Submitted via IRC for SoyCow1937
One day after the CAA (Certificate Authority Authorization) standard became obligatory on September 8, a German security researcher caught Comodo breaking the rules and issuing an SSL certificate it was not supposed to issue.
CAA allows website owners to specify what Certificate Authorities (CAs) are allowed to issue certificates in their name. Site owners can set up a CAA rule for their domain by adding a text field in DNS entries such as the one below:
bleepingcomputer.com. CAA 0 issue "symantec.com"
This small rule tells any Certificate Authority that only Symantec can issue SSL certificates for the BleepingComputer.com domain.

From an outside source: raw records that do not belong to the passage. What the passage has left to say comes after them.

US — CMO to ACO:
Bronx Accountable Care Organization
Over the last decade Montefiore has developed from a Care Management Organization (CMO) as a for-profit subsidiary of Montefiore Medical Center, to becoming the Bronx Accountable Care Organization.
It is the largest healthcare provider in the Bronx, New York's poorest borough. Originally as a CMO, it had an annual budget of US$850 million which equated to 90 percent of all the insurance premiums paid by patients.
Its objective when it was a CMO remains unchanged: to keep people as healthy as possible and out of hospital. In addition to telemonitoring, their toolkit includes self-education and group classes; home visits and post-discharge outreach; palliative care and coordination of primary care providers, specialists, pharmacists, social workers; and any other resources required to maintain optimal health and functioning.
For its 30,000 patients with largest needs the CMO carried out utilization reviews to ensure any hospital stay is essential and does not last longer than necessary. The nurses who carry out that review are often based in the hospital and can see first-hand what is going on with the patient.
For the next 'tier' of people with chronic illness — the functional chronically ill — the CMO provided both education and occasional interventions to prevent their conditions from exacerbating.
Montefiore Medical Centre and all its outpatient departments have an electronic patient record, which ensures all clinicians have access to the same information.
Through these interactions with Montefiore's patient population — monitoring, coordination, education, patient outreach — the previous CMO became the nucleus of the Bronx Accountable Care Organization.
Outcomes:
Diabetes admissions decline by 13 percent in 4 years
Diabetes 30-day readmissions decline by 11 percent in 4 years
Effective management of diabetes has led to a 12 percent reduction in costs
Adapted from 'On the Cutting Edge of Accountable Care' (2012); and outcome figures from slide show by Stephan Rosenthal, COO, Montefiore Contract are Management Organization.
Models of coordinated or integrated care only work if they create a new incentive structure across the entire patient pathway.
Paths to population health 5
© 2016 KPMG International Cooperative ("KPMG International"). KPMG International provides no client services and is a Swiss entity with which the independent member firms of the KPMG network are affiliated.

According to the rules of the CAA standard approved by the CA/Browser Forum in Ballot 187, this April, Certificate Authorities such as Comodo have to check a CAA field in DNS records before issuing new SSL certificates.

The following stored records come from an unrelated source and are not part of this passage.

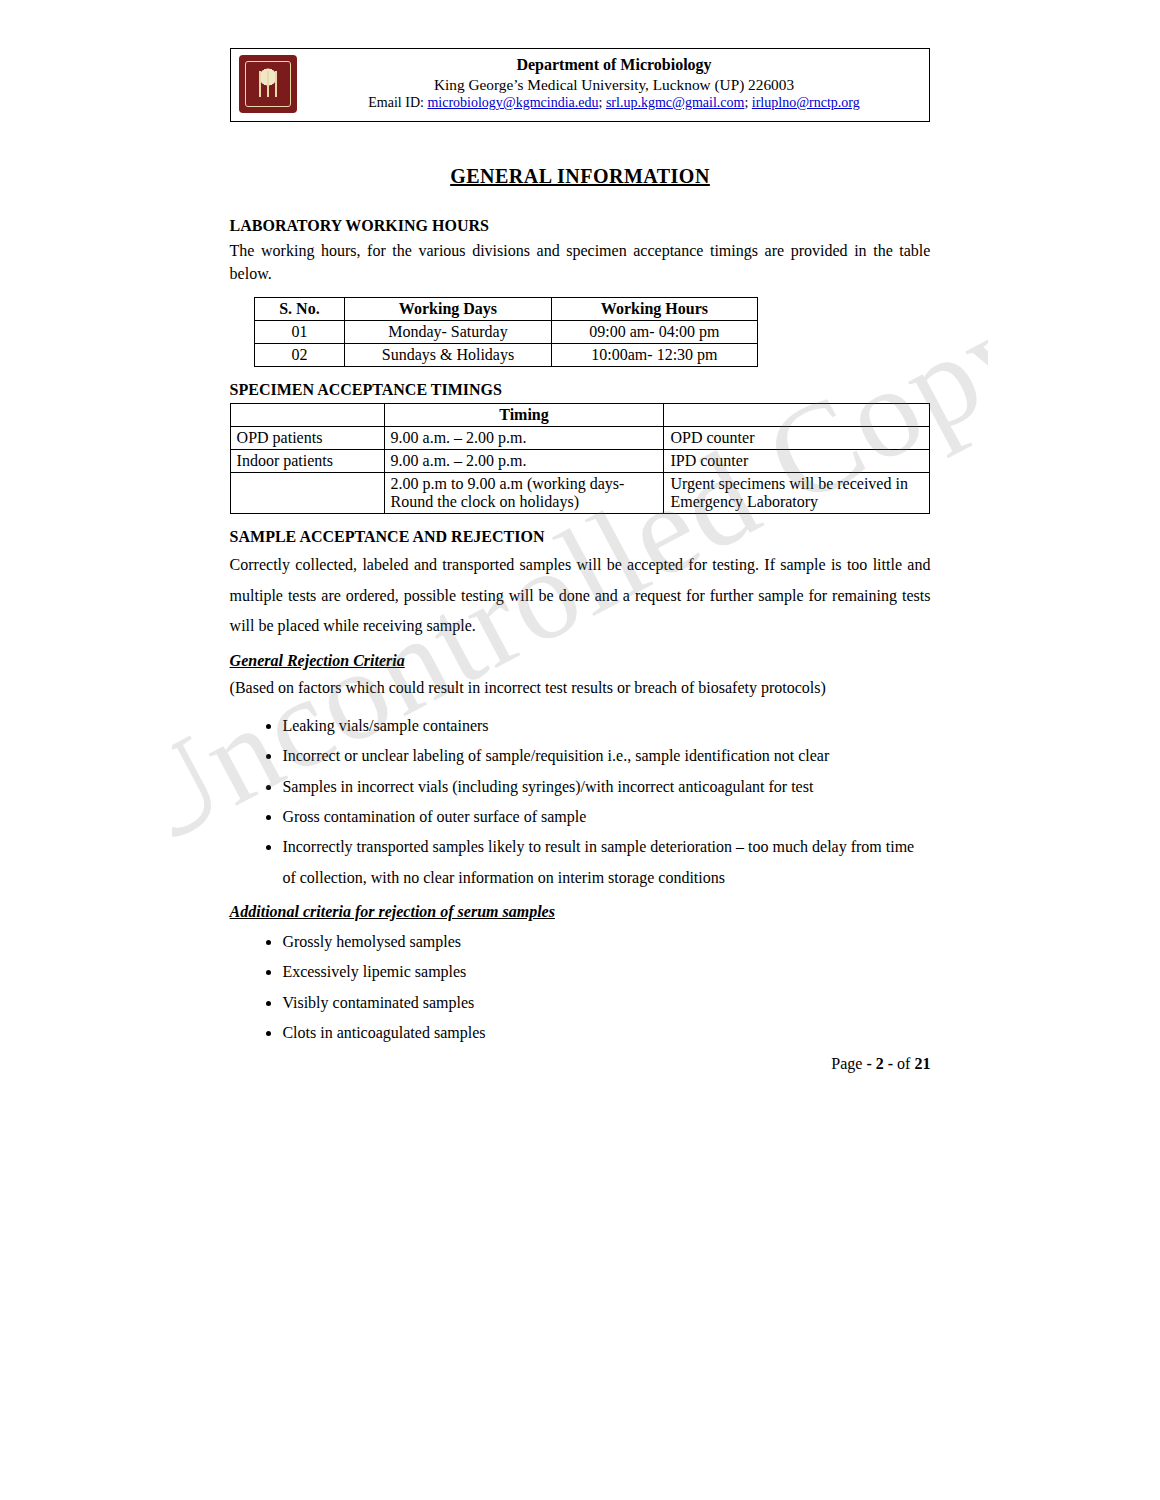Uncontrolled Copy
Department of Microbiology
King George’s Medical University, Lucknow (UP) 226003
Email ID: microbiology@kgmcindia.edu; srl.up.kgmc@gmail.com; irluplno@rnctp.org
GENERAL INFORMATION
Laboratory Working Hours
The working hours, for the various divisions and specimen acceptance timings are provided in the table below.
| S. No. | Working Days | Working Hours |
| --- | --- | --- |
| 01 | Monday- Saturday | 09:00 am- 04:00 pm |
| 02 | Sundays & Holidays | 10:00am- 12:30 pm |
Specimen Acceptance Timings
| | Timing | |
| OPD patients | 9.00 a.m. – 2.00 p.m. | OPD counter |
| Indoor patients | 9.00 a.m. – 2.00 p.m. | IPD counter |
| | 2.00 p.m to 9.00 a.m (working days- Round the clock on holidays) | Urgent specimens will be received in Emergency Laboratory |
Sample Acceptance and Rejection
Correctly collected, labeled and transported samples will be accepted for testing. If sample is too little and multiple tests are ordered, possible testing will be done and a request for further sample for remaining tests will be placed while receiving sample.
General Rejection Criteria
(Based on factors which could result in incorrect test results or breach of biosafety protocols)
Leaking vials/sample containers
Incorrect or unclear labeling of sample/requisition i.e., sample identification not clear
Samples in incorrect vials (including syringes)/with incorrect anticoagulant for test
Gross contamination of outer surface of sample
Incorrectly transported samples likely to result in sample deterioration – too much delay from time of collection, with no clear information on interim storage conditions
Additional criteria for rejection of serum samples
Grossly hemolysed samples
Excessively lipemic samples
Visibly contaminated samples
Clots in anticoagulated samples
Page - 2 - of 21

On Monday, German security researcher Hanno Böck shared with the infosec community that he managed to obtain an SSL certificate from Comodo — now revoked — for his own website, even if the CAA field limited SSL issuance only to Let's Encrypt.

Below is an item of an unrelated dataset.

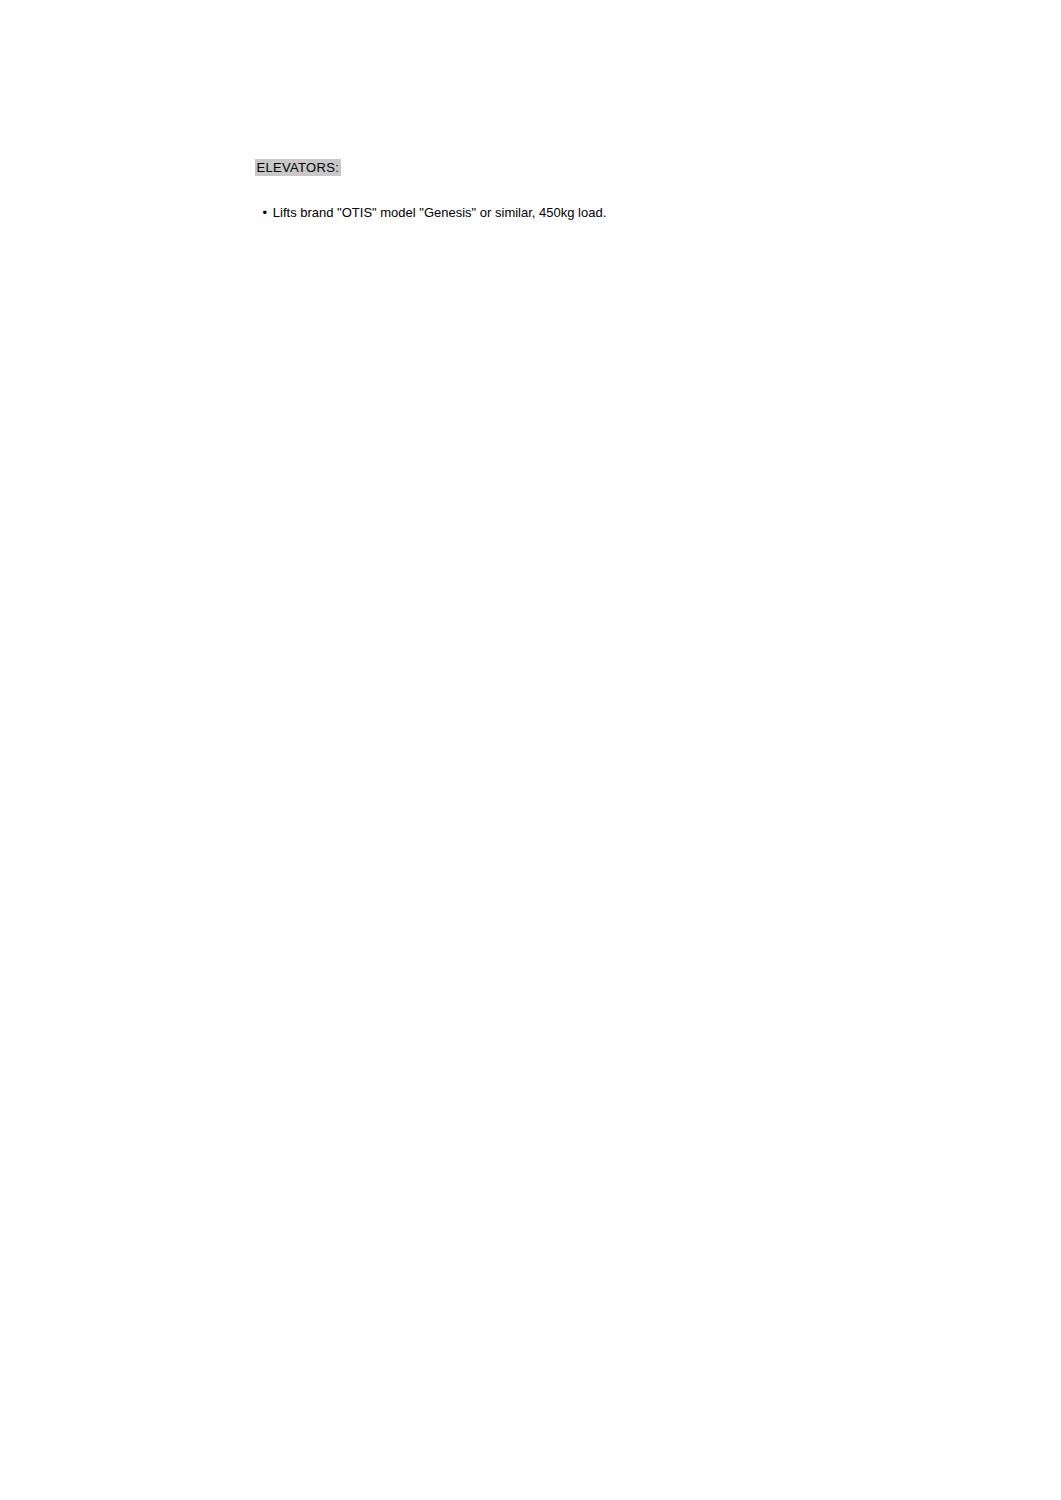ELEVATORS:
Lifts brand "OTIS" model "Genesis" or similar, 450kg load.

(Score: 3, Informative) by NCommander on Wednesday September 13 2017, @03:06PM
Not disagreeing with DNS security is a joke unless you're DNSSEC signed.
We are here at soylentnews.org (and at sylnt.us), and we publish CAA records, but I have no solid belief that they're really going to stop a misissue. The only things that can protect us from a misissue is HPKP which for various reasons we've been hestistant to deploy, or CT-transparency+OSCP-Must-Staple.